Like the Mafia, these banksters are compounding their anti-social behavior, and getting away with it scott free. At the end of March a federal district judge accepted the twisted logic of the defendants in a significant class action suit for LIBOR fixing when the case was dismissed because the banks never competed against each other in the setting of LIBOR rates; therefore no anti-trust violations could legally have been committed. In fact, LIBOR rates are set in private by a committee consisting of 18 representatives of major banks. No doubt their defense was ably represented by the nations most influential law firms that employ former high-level government officials like the previous chief of the Justice Department's criminal division, Lanny Bruer, the same attorney who told Frontline interviewers he was loath to prosecute bank executives for subprime mortgage fraud. Federal District Judge Buchwald basically told plaintiff investors damaged by LIBOR rate manipulation to get real.

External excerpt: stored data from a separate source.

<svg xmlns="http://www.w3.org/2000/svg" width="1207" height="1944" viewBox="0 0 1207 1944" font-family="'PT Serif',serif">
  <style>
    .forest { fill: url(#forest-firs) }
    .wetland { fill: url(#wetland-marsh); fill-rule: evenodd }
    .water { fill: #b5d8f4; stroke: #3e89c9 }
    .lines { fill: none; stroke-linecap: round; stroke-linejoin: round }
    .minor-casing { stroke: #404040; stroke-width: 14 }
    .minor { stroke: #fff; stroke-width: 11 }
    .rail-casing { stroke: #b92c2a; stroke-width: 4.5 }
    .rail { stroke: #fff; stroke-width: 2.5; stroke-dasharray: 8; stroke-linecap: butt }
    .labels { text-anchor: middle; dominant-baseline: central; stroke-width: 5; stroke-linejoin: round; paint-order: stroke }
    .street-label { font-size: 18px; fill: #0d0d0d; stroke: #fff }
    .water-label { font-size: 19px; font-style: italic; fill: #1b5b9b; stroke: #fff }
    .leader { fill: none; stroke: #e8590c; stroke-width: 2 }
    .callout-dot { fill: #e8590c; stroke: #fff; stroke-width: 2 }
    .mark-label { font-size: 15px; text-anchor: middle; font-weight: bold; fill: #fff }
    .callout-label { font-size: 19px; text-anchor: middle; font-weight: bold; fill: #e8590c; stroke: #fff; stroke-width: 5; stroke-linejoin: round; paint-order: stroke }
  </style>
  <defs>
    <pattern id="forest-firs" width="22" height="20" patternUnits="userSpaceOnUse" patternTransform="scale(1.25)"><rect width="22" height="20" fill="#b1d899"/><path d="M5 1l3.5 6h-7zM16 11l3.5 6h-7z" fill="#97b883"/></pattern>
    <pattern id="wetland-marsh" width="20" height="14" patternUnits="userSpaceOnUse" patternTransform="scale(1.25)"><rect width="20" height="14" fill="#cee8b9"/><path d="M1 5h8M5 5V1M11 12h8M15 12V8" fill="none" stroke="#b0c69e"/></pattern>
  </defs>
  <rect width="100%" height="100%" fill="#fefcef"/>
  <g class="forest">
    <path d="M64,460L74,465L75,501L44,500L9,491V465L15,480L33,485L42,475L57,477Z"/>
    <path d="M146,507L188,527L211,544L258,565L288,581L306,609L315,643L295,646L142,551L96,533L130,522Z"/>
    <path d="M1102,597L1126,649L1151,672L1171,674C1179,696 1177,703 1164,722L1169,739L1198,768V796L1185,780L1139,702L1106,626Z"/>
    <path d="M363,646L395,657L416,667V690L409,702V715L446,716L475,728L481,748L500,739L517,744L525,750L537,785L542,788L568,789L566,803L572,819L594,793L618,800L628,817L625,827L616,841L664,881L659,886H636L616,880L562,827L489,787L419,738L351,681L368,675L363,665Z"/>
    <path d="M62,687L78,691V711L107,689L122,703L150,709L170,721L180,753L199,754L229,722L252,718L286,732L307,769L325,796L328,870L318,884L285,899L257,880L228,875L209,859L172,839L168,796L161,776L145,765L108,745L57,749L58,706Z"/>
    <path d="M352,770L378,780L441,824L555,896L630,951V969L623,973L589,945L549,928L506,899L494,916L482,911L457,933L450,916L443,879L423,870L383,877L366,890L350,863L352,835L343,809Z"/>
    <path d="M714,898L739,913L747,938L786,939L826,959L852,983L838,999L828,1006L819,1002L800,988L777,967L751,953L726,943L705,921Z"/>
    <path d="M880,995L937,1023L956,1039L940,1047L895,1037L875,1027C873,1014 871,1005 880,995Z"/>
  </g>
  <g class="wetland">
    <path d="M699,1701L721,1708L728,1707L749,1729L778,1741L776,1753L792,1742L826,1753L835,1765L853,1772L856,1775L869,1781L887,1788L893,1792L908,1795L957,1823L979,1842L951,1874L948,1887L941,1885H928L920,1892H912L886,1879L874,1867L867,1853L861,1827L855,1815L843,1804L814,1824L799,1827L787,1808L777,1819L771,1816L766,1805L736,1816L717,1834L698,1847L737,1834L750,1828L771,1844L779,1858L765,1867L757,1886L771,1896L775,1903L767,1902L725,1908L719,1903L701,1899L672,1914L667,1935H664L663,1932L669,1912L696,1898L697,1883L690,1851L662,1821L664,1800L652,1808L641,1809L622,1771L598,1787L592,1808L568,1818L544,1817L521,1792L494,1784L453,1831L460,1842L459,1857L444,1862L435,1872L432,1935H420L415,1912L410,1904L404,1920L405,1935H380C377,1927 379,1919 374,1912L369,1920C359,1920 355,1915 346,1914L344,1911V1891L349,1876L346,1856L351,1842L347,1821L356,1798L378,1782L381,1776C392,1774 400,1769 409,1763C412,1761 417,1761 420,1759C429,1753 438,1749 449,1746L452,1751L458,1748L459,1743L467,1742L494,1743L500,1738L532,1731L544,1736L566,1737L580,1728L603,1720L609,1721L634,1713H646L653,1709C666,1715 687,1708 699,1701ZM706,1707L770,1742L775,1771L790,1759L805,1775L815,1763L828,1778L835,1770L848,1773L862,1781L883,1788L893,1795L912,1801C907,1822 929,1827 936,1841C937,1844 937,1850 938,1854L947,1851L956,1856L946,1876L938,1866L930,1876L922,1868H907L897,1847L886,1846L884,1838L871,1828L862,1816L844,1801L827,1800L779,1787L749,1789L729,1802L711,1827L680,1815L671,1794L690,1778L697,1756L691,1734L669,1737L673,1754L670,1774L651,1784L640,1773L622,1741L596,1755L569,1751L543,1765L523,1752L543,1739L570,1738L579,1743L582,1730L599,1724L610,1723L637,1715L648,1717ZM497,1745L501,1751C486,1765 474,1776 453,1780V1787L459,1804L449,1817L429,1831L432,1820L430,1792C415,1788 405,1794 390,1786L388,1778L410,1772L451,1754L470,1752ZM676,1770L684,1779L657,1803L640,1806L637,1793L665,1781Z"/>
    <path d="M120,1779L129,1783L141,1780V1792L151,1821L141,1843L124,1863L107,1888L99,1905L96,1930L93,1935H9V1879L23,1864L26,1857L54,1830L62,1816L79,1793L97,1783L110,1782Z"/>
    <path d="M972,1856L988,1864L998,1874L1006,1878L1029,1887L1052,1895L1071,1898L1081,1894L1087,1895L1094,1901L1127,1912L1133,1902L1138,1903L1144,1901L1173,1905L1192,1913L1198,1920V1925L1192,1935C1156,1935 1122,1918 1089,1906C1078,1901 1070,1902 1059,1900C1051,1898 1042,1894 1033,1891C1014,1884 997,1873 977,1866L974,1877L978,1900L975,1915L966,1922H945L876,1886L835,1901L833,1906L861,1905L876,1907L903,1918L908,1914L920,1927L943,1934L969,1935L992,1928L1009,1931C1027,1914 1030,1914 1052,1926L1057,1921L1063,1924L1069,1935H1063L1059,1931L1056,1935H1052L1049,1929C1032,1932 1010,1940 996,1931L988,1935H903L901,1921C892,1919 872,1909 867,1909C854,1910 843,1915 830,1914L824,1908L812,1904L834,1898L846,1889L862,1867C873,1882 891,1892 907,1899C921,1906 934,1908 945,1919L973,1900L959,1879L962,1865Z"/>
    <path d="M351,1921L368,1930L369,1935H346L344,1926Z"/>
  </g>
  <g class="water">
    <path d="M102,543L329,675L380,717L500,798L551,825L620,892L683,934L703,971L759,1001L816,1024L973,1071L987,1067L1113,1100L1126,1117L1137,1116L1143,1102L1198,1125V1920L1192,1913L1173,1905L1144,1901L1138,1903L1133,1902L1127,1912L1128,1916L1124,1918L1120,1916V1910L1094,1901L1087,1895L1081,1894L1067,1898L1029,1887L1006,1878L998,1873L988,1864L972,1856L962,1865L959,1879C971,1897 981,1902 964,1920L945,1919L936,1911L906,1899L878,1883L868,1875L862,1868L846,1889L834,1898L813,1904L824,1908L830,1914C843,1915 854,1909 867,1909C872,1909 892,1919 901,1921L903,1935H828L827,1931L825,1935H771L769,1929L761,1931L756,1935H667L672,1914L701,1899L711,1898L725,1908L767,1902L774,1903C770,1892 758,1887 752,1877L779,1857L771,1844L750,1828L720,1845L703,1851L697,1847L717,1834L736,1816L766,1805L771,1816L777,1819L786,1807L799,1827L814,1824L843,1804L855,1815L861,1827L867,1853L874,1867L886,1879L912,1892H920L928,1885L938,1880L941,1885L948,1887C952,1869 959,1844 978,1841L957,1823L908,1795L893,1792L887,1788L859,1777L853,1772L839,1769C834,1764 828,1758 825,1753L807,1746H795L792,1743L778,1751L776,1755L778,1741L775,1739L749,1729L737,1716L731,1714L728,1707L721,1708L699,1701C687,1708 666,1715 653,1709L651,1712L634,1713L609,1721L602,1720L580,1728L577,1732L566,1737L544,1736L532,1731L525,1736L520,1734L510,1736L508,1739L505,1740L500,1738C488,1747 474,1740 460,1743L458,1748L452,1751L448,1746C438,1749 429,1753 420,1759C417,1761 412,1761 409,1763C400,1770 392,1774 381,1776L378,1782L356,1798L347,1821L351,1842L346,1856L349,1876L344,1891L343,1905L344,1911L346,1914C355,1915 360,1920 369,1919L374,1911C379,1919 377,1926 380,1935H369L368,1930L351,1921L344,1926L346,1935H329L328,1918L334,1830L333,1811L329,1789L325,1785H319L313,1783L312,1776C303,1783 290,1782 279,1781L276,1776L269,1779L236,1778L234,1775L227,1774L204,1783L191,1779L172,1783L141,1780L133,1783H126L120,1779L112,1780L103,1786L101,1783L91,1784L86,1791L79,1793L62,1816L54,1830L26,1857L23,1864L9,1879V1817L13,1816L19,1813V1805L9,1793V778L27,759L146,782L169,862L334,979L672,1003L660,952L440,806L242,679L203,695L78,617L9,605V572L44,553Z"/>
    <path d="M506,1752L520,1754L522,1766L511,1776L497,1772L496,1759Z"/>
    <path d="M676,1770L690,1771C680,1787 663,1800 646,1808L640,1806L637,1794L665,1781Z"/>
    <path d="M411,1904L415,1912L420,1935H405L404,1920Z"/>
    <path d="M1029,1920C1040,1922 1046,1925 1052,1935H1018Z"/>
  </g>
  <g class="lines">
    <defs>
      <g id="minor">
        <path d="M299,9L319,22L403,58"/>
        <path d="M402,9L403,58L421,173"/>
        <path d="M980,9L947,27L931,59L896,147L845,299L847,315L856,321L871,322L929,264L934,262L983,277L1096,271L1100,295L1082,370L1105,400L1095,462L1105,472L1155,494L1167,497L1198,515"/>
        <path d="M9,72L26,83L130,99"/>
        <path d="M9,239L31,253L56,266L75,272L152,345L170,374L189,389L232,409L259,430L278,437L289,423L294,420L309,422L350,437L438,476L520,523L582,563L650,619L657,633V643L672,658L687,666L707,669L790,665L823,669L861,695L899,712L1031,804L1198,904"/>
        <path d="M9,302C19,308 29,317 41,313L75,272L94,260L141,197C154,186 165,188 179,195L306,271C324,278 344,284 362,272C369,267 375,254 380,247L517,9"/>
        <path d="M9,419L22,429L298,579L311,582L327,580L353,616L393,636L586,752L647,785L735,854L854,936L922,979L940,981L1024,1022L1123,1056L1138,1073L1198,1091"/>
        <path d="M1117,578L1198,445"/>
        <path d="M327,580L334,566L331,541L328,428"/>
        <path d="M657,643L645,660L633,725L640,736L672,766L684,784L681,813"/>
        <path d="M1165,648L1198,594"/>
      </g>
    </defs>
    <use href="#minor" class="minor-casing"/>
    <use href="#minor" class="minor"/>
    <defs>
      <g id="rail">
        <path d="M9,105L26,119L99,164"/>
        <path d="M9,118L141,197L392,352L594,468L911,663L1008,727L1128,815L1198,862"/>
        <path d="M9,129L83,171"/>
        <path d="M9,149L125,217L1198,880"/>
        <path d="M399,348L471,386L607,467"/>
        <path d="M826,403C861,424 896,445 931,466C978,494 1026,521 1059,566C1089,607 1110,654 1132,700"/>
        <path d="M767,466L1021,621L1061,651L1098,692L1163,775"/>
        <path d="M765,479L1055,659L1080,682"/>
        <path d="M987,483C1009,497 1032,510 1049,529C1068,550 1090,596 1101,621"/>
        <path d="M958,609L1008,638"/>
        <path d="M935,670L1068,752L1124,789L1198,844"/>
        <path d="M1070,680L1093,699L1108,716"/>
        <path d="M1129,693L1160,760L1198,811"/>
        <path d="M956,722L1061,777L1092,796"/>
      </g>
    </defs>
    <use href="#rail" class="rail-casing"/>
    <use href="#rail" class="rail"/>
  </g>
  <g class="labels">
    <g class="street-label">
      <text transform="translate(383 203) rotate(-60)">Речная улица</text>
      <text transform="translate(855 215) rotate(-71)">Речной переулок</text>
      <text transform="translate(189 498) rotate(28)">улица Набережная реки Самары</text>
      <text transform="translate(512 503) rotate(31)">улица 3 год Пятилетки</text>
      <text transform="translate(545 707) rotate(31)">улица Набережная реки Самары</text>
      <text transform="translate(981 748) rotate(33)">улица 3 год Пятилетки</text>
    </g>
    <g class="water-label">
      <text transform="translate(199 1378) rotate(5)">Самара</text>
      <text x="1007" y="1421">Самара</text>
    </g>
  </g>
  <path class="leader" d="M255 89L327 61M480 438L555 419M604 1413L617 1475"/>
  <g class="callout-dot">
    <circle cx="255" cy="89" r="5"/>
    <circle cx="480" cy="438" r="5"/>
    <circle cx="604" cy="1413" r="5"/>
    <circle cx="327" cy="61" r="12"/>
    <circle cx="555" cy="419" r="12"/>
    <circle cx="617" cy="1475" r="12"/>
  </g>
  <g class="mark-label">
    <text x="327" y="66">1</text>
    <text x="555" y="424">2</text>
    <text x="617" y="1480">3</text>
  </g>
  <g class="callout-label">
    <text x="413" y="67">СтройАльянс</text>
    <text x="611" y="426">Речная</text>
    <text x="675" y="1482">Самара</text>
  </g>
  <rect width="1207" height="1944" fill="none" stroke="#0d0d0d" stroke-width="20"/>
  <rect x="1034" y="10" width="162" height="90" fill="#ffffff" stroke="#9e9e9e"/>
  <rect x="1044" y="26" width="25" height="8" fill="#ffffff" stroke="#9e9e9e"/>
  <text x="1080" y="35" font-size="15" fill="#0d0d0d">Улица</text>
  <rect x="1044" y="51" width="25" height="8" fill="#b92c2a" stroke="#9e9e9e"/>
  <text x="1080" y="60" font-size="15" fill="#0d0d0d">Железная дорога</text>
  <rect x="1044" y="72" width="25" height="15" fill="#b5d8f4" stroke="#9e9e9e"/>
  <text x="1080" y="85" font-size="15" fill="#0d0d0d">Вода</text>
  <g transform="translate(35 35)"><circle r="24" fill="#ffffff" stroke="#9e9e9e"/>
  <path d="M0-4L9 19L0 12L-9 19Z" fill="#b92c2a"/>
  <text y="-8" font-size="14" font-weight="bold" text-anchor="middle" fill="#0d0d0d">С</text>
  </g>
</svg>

For the LIBOR rigging by banks investigated by both British and American financial regulators, led by an American Justice Department more worried about "collateral consequences" for the economy, the banks were let they off with just relatively small fines: Barclays, $450 million; UBS, $1.5 billion; RBS $615 million. Chump change for banks raking in hundreds of billions in profits every year, and no criminal prosecutions of individuals involved in a scam that affected the entire industrial world. Sadly, with the same officials in charge of federal law enforcement there is no reason to believe this latest example of bankster collusion will be prosecuted to the fullest extent of the law. This will be the case even though pension funds, cities, companies, and individuals may have been damaged by interest rates swaps rigged by a small group of highly paid brokers with few morals, but a big appetite for day old sushi, working at a New Jersey trading desk dubbed "Treasure Island".